Putting all together
Let’s break this down with a real actual MCP architecture.
MCP Host + Client
On the left, we have the MCP Host with its MCP Client (likely Cursor, Claude, ...). The client receives a user prompt "play some EDM" and then decides which tools to invoke (e.g. "playTrackYoutube")
MCP Server
Each MCP Server connects to a specific data source or service, like Spotify API, Soundcloud API, ...
These services handle the actual work: searching for songs, playing tracks, and more. The MCP Server acts as a translator, converting standard MCP requests into API calls that the specific service understands.
The Advantage
No glue code. No weird formats. Just one shared transport for every tool (JSON-RPC 2.0)
And that’s the point of MCP. It lets the model use tools on the fly. Your AI assistant becomes a flexible operator. It picks up whatever tool is available, as long as it follows the same playbook.
On the fly means you can swap YouTube for SoundCloud. Or just add YouTube as another source.
Wait! Wait!
Some might argue that you could build the same functionality with an AI Agent + traditional APIs. Thats true! But the point of MCP as a Standard isn’t that it suddenly unlocks something we couldn’t do before to be honest.
The difference is how much work it takes to make that agent actually useful across tools. Traditional API setups often need custom logic, specific endpoints, and hardcoded instructions for each service.
This means developers must write and maintain separate code for every tool or data source the AI agent interacts with
"You’re basically hand-coding every skill the agent has."

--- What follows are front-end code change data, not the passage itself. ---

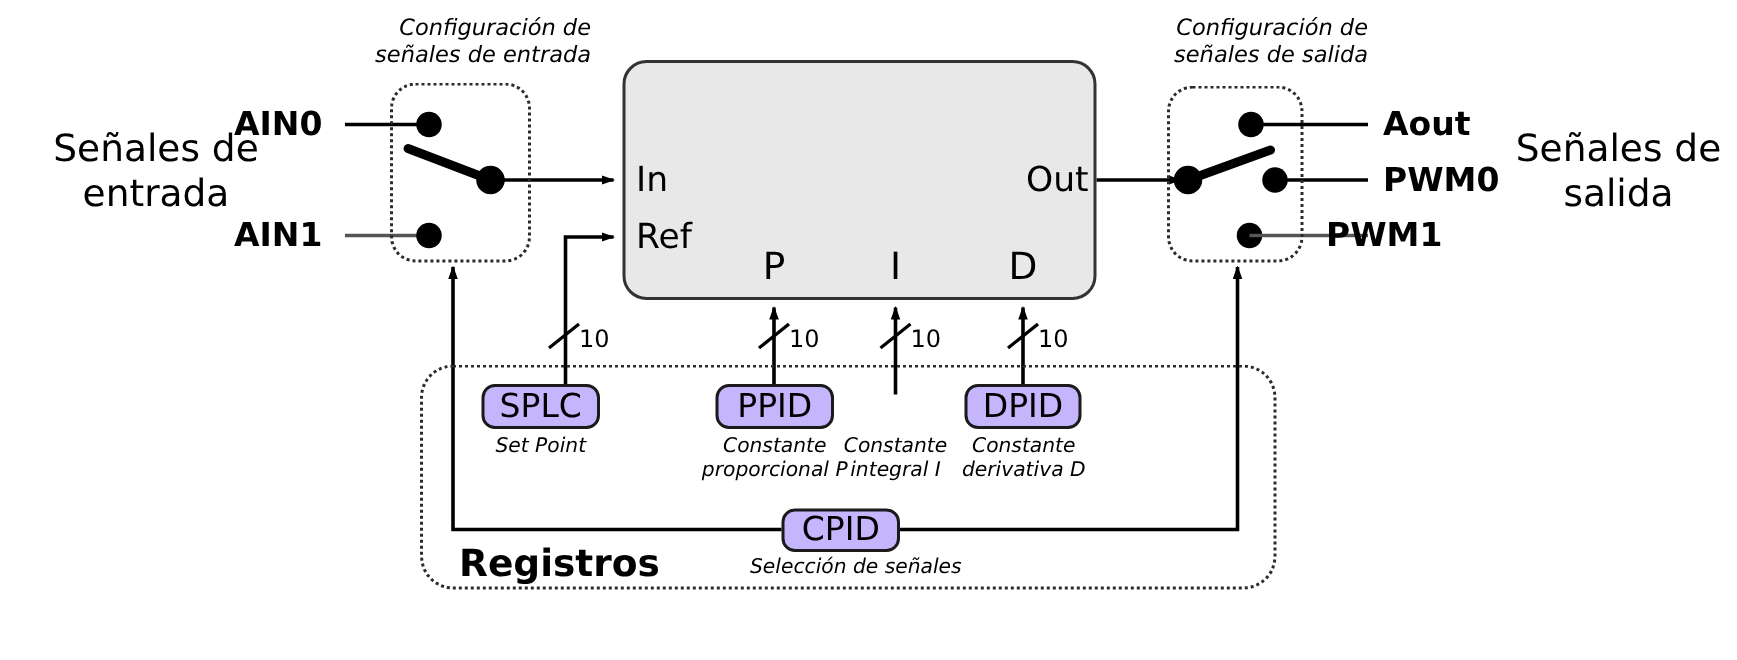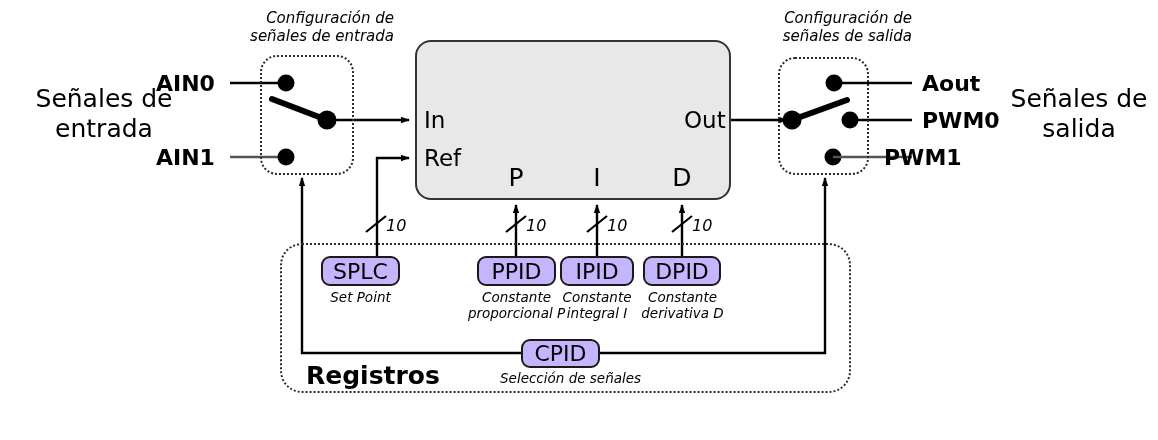--- a/index.html
+++ b/index.html
@@ -64,7 +64,6 @@
   .bus-num {
     font-size: 16px;
     font-weight: 400;
-    font-style: italic;
   }
   .registros {
     font-size: 25px;

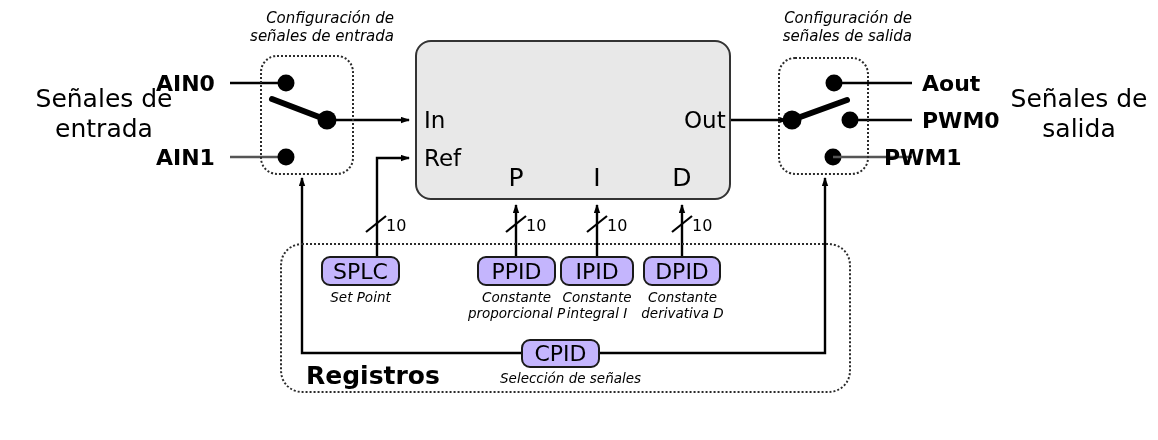--- a/index.html
+++ b/index.html
@@ -219,7 +219,6 @@
     <div>proporcional P</div>
   </div>
 
-  <div class="reg" style="left:560px; top:256px; width:74px; height:30px;">IPID</div>
   <div class="lbl cap-small" style="left:550px; top:290px; width:94px;">
     <div>Constante</div>
     <div>integral I</div>

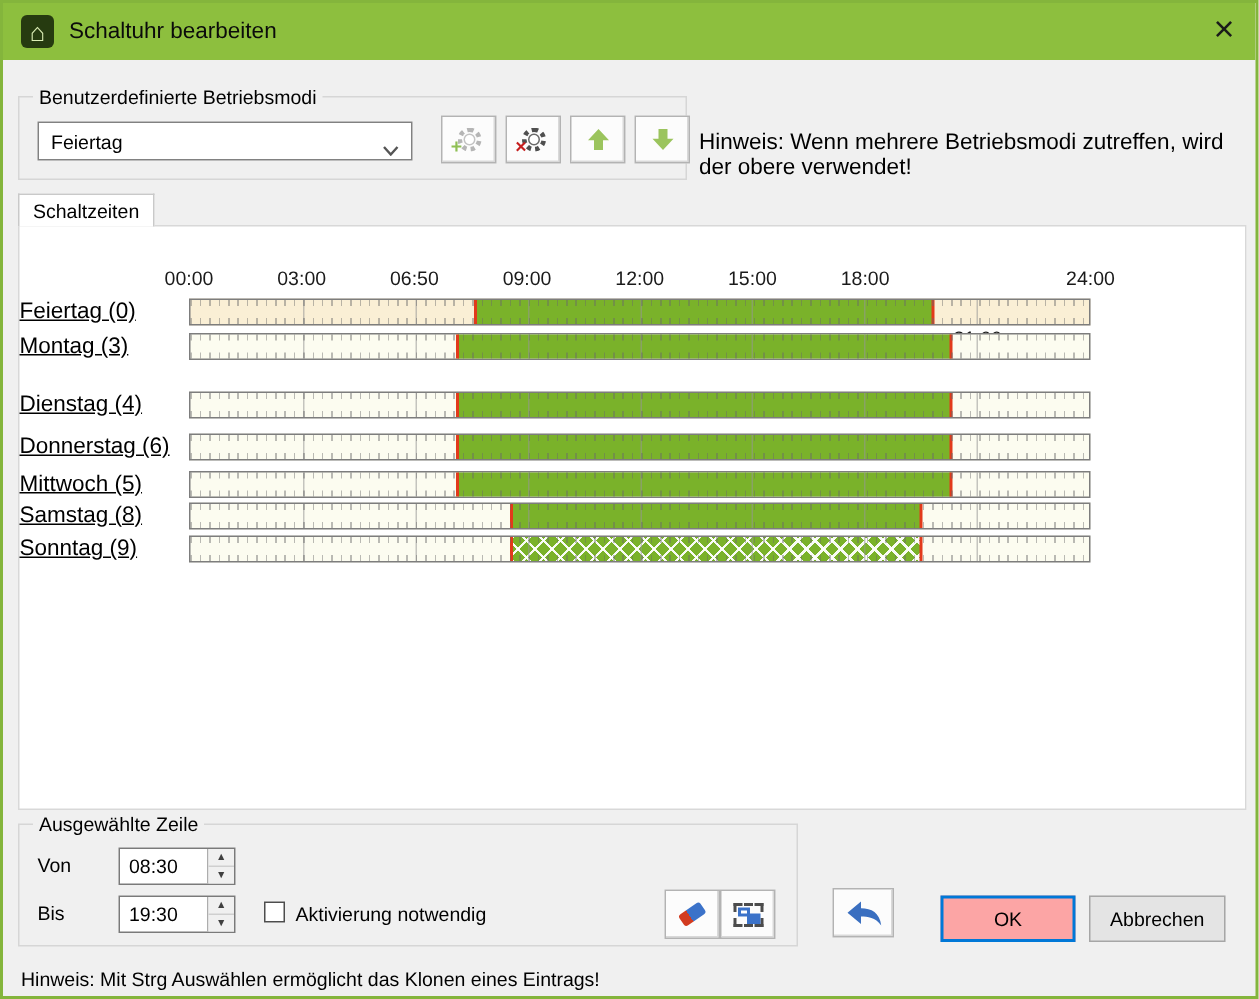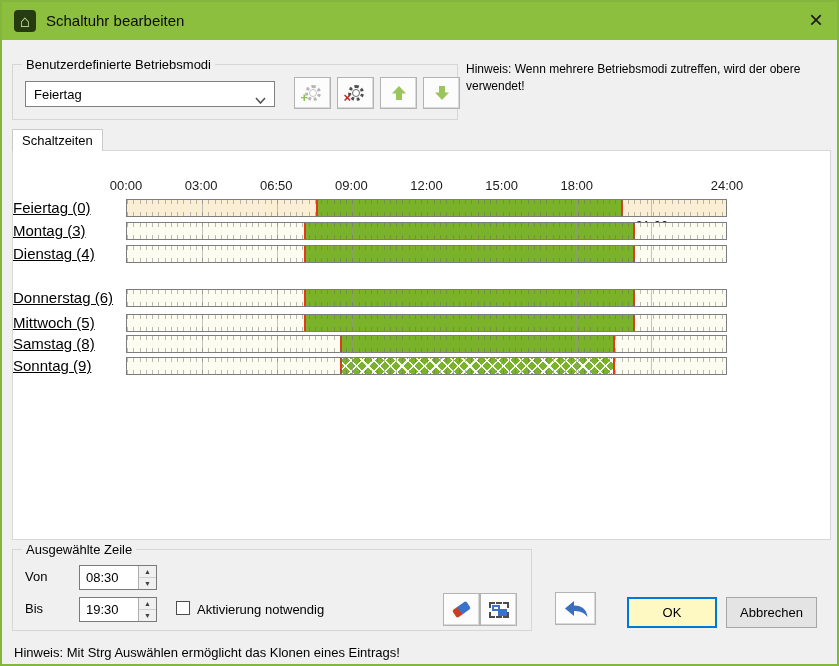--- a/index.html
+++ b/index.html
@@ -35,7 +35,7 @@
   .gear-badge { position:absolute; left:-7px; bottom:-7px; font-size:13px; font-weight:bold; z-index:2; }
   .badge-plus { color:#8fbf54; } .badge-x { color:#c51f1f; }
 
-  .hint-top { position:absolute; left:464px; top:59px; width:364px; font-size:12px; line-height:17px; }
+  .hint-top { position:absolute; left:464px; top:84px; width:364px; font-size:15px; line-height:17px; }
 
   
   .tab { position:absolute; left:10px; top:127px; height:22px; padding:0 9px; background:#fff;

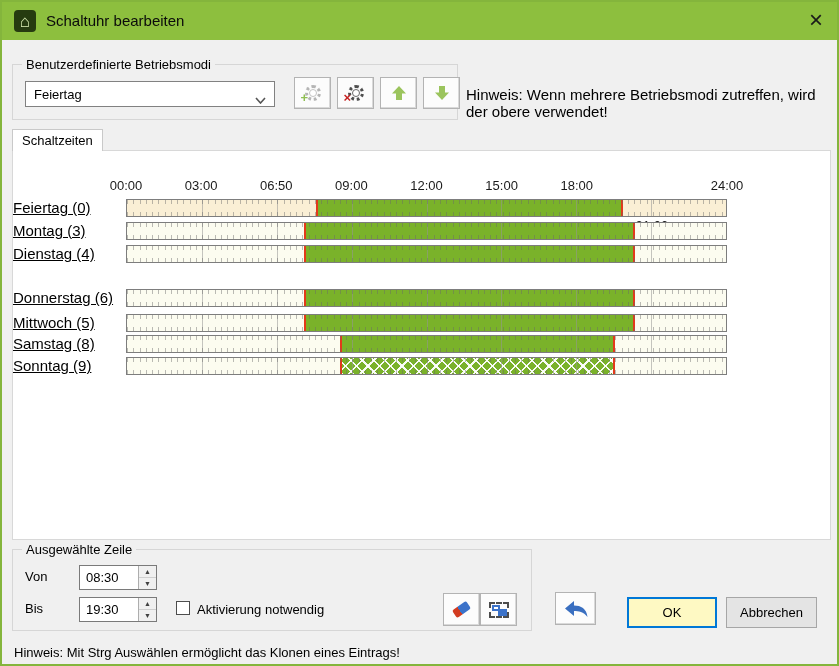--- a/index.html
+++ b/index.html
@@ -188,7 +188,7 @@
             <div class="tick-strip bottom"></div>
           </div>
         </div>
-        <div class="chart-row" style="top: 48px; padding-left: 38px;">
+        <div class="chart-row" style="top: 64px; padding-left: 38px;">
           <div class="row-label">Dienstag (4)</div>
           <div class="track">
             <div class="bar" style="left: 29.6667%; width: 55%;"></div>

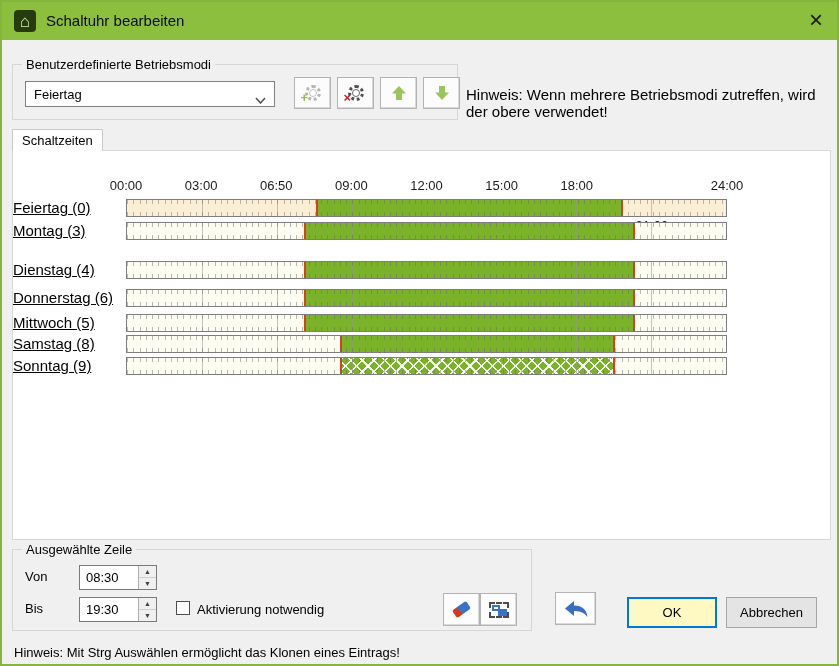--- a/index.html
+++ b/index.html
@@ -87,7 +87,7 @@
          font-family:"Liberation Sans", sans-serif; text-align:center; }
   .btn-tool2 { position:absolute; width:37px; height:33px; background:#fcfcfc; border:1px solid #b3b3b3;
          box-shadow:inset -1px -1px 0 #d9d9d9; display:flex; align-items:center; justify-content:center; }
-  .btn-ok { left:625px; top:595px; width:90px; height:31px; border:2px solid #0078d7; background:#fef9c3; }
+  .btn-ok { left:625px; top:595px; width:90px; height:31px; border:2px solid #0078d7; background:#fca5a5; }
   .btn-cancel { left:724px; top:595px; width:91px; height:31px; }
   .btn-undo { left:553px; top:590px; width:41px; height:33px; }
 

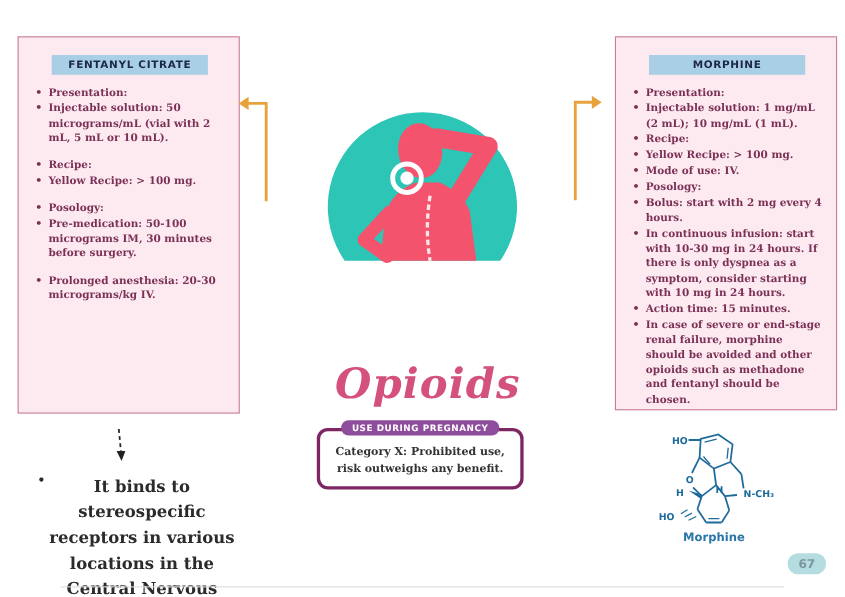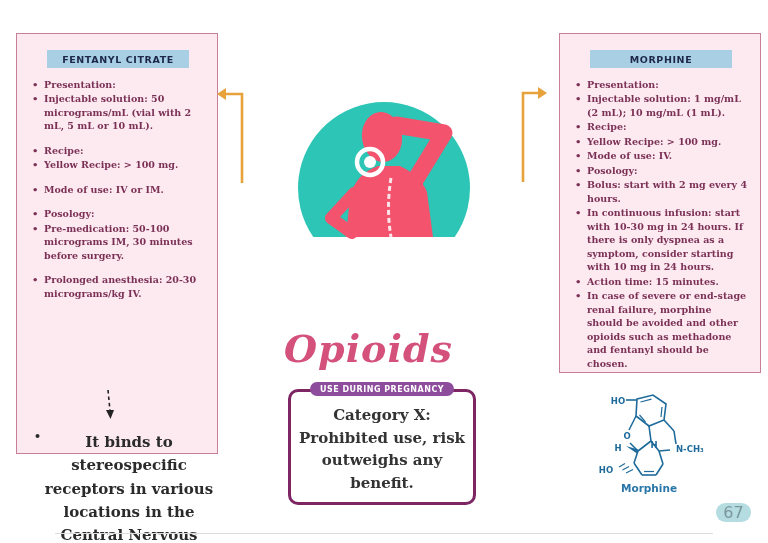--- a/index.html
+++ b/index.html
@@ -12,7 +12,7 @@
     position:absolute;top:33px;width:202px;background:#fdeaf0;
     border:1.5px solid #c77f95;box-sizing:border-box;padding:14px 12px 10px 14px;
   }
-  .panel.left{left:16px;height:421px;}
+  .panel.left{left:16px;height:343px;}
   .panel.right{left:559px;height:340px;}
   .panel-header{
     width:142px;margin:2px auto 10px auto;background:#a9cfe5;color:#1c2749;

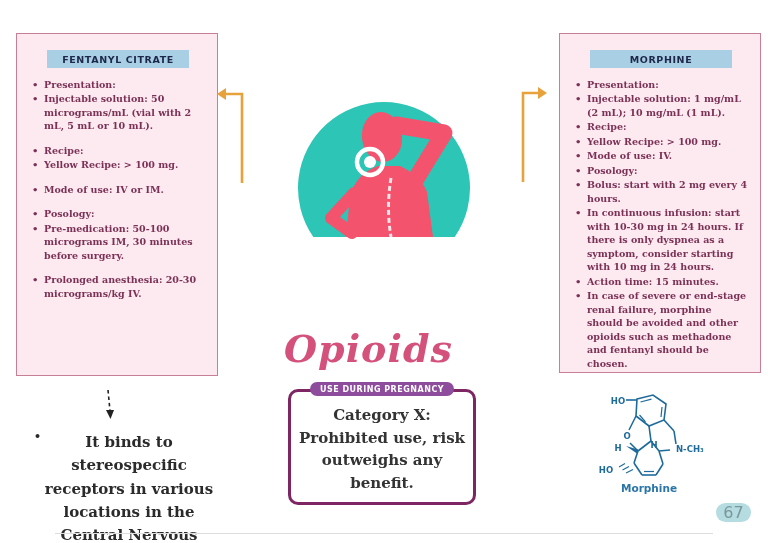--- a/index.html
+++ b/index.html
@@ -88,9 +88,6 @@
         <ul class="group">
           <li>Recipe:</li>
           <li>Yellow Recipe: &gt; 100 mg.</li>
-        </ul>
-        <ul class="group">
-          <li>Mode of use: IV or IM.</li>
         </ul>
         <ul class="group">
           <li>Posology:</li>

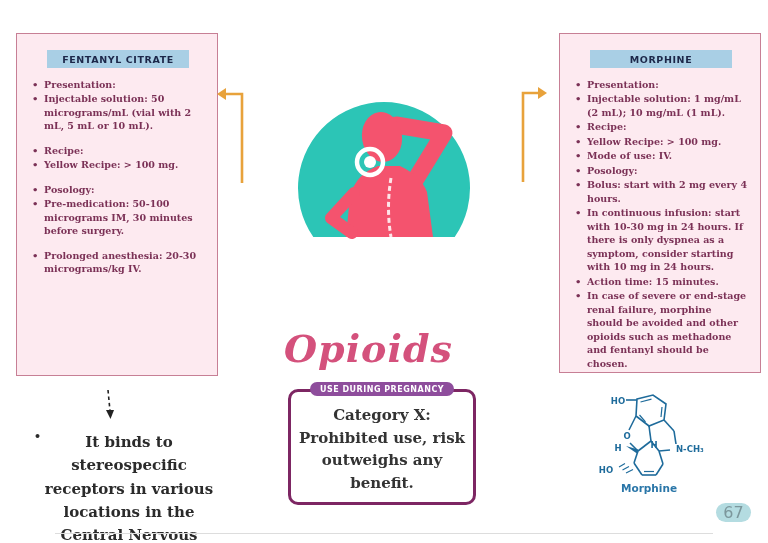--- a/index.html
+++ b/index.html
@@ -32,7 +32,7 @@
   
   .illustration{position:absolute;left:294px;top:100px;}
   .main-title{
-    position:absolute;left:284px;top:301px;width:210px;
+    position:absolute;left:284px;top:301px;width:210px;text-align:center;
     font-family:"DejaVu Serif", serif;font-style:italic;font-weight:bold;
     font-size:38px;color:#d4517c;letter-spacing:1px;
   }

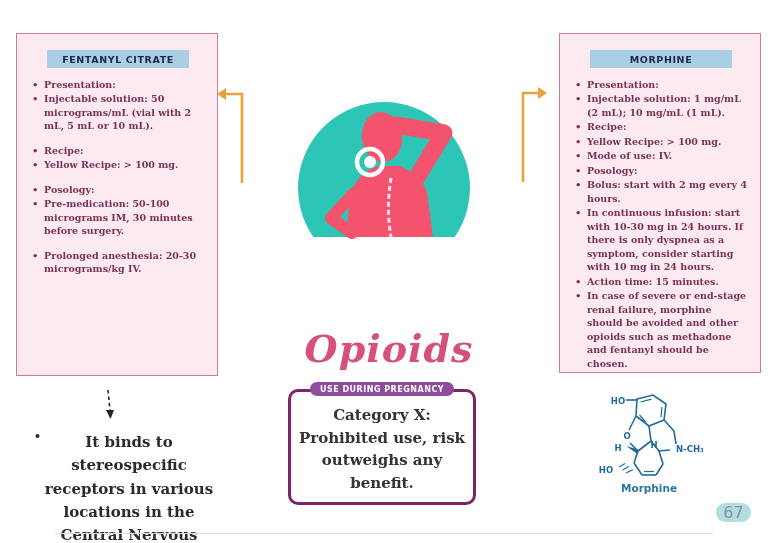--- a/index.html
+++ b/index.html
@@ -45,7 +45,7 @@
   .pregnancy-box{
     position:relative;margin-top:-7px;background:#ffffff;border:3px solid #7d2663;
     border-radius:10px;padding:12px 8px 8px 8px;box-sizing:border-box;
-    text-align:center;font-size:15px;font-weight:bold;color:#333333;line-height:1.5;
+    text-align:center;font-size:10px;font-weight:bold;color:#333333;line-height:1.5;
   }
   
   .arrow-left{position:absolute;left:216px;top:85px;}

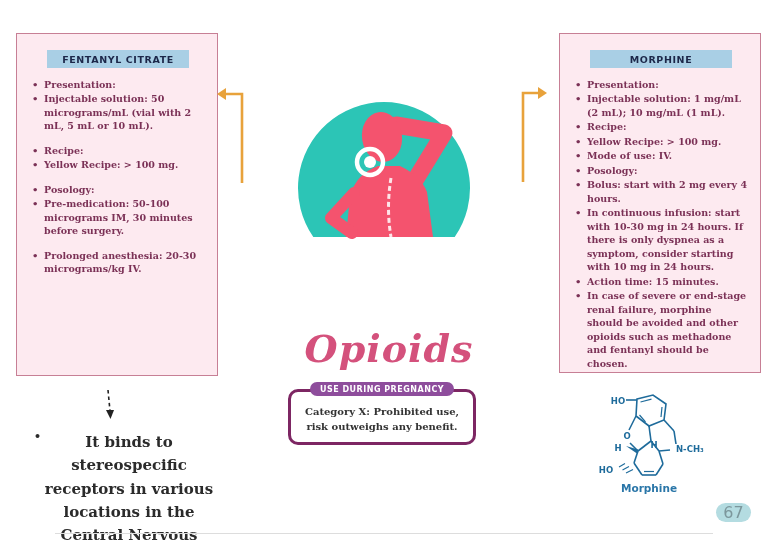--- a/index.html
+++ b/index.html
@@ -69,7 +69,7 @@
   .page-badge{
     position:absolute;left:716px;top:503px;width:35px;height:19px;background:#b4dce1;
     border-radius:10px;color:#7c979c;font-family:"DejaVu Sans", sans-serif;
-    font-weight:normal;font-size:16px;text-align:center;line-height:19px;
+    font-weight:bold;font-size:11px;text-align:center;line-height:19px;
   }
   .bottom-rule{position:absolute;left:55px;top:533px;width:658px;height:1px;background:#dddddd;}
 </style>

With MCP, you skip most of that. The protocol defines how tools should describe their capabilities, so the AI can figure things out on its own, in real time. It’s more like giving the agent a shared manual for every tool, instead of making it memorize a new one each time.
The End
And our DJ?
It can play whatever the crowd wants. He plugs his services in, and it just works. Same interface. Same protocol. No custom fixes. Swap SoundCloud for YouTube. Add something local. Or mix in all of them. He just shows up, connects, and plays.
Both approaches (API + MCP) works. But MCP removes the busywork. And gives our DJ a shot at the comeback he deserves.